After an evaluation, GNOME has moved from Bugzilla to GitLab. Learn more about GitLab.
No new issues can be reported in GNOME Bugzilla anymore.
To report an issue in a GNOME project, go to GNOME GitLab.
Do not go to GNOME Gitlab for: Bluefish, Doxygen, GnuCash, GStreamer, java-gnome, LDTP, NetworkManager, Tomboy.

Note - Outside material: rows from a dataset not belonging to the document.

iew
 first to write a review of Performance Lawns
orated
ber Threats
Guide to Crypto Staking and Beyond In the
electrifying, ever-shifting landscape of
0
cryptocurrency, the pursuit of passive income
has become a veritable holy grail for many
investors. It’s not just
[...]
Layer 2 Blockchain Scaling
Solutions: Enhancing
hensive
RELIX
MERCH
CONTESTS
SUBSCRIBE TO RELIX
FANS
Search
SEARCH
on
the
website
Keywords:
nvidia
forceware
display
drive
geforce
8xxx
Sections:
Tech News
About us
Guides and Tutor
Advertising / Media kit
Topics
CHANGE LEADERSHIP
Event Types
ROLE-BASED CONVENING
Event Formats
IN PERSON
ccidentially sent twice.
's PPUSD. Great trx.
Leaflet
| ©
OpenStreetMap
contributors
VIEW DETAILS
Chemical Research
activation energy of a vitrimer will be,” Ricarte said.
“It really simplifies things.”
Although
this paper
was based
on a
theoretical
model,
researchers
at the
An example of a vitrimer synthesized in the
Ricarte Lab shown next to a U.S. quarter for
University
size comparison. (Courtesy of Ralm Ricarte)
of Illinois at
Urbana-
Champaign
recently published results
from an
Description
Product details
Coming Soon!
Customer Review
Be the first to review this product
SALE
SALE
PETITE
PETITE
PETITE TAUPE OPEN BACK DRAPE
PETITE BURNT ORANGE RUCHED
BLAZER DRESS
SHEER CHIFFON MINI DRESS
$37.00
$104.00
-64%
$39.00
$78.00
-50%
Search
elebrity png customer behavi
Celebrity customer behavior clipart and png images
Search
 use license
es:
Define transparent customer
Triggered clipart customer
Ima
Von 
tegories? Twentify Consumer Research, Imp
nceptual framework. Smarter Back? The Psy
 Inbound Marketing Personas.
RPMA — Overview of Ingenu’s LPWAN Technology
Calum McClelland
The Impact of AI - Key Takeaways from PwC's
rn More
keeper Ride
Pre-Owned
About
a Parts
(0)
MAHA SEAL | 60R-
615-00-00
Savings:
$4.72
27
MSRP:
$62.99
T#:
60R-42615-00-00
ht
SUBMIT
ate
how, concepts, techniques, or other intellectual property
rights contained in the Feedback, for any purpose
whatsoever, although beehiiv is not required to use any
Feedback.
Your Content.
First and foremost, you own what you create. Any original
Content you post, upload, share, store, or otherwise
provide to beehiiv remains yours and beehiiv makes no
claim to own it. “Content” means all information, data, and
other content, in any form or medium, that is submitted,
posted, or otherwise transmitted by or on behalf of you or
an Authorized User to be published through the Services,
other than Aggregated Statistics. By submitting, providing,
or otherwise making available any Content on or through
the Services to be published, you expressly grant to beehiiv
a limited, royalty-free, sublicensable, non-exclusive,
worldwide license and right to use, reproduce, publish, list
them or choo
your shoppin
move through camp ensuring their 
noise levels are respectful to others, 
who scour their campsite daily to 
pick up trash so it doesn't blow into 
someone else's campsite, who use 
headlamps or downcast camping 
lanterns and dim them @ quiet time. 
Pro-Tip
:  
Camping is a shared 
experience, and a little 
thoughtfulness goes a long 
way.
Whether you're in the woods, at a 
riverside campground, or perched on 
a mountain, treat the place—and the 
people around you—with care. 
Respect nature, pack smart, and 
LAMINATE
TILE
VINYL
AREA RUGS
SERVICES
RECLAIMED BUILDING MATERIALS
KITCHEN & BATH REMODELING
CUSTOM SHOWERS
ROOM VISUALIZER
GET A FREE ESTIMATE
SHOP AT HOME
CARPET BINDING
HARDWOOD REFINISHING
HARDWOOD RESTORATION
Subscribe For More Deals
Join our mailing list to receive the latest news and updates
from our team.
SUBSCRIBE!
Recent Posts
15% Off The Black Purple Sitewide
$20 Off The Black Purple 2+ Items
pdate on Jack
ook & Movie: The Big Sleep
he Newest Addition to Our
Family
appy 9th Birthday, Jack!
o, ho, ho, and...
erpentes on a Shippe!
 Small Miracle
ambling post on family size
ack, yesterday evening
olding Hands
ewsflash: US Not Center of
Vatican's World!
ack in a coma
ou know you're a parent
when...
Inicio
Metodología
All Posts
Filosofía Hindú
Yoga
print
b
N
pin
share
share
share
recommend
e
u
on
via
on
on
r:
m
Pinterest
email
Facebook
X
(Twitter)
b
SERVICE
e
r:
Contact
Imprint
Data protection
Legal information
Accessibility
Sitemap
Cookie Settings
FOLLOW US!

Bug 144322 - Search doesn't handle non-ascii chars correctly


Summary:	Search doesn't handle non-ascii chars correctly


Status:	RESOLVED WONTFIX

Product:	gtranslator
Classification:	Other
Component:	Generally bug'd
Version:	HEAD
Hardware:	Other Linux

Importance:	Normal major
Target Milestone:	1.1.8
Assigned To:	Juan José Sánchez Penas
QA Contact:	Ross Golder

URL:
Whiteboard:

Depends on:	gregex
Blocks:

Reported:	2004-06-14 11:33 UTC by Jordi Mallach
Modified:	2009-02-14 13:43 UTC

See Also:
GNOME target:	---
GNOME version:	---

Description Jordi Mallach 2004-06-14 11:33:29 UTC

From the Debian BTS, a bug that probably has a lot of impact in the program
usability: http://bugs.debian.org/254339

Gtranslator's search function doesn't work well with non-ASCII text.
When non-ASCII letters are present in a message in which the search
pattern is found, gtranslator highlights the wrong passage of text.  For
example, when searching for "des", it would highlight "es " in the
following message:

Ein paar mögliche Befehle (...) des Bildschirms
                                 ^^^

In this message, when search for naho, it highlights "o&#345;e.".

Zobrazit vybrané p&#345;íkazy naho&#345;e...
                            ^^^^

In short, the selection shifts to the right for each non-ASCII letter
in the message.  Looks like a classical bytes vs. characters problem to
me.

Comment 1 Ross Golder 2004-08-19 14:37:19 UTC

Yes, the regexp code in find.c is not yet UTF8-aware. It still thinks the world
is flat, and that chars == bytes! I'll be keeping an eye on the following bug in
anticipation of a decent UTF8-aware regexp function to use.

http://bugzilla.gnome.org/show_bug.cgi?id=50075

Comment 2 Morten Welinder 2004-08-19 14:45:56 UTC

While having the UTF-8 regexp engine would be nice, something else is likely
also wrong here.  It sounds like search should work absolutely just fine as
long as ASCII is being searched for.

I.e., the bytes vs. chars is to be fixed independently of the regexp problem.

If you need UTF-8 now, grab Gnumeric's.

Comment 3 Baris Cicek 2008-09-06 04:20:18 UTC

Already fixed? I don't see any problem searching with non-ascii (Turkish) characters.

Comment 4 Pablo Sanxiao 2009-02-14 13:43:51 UTC

I think this didn't work in 1.1.x series cause gettext was not being used. This is working fine in trunk version.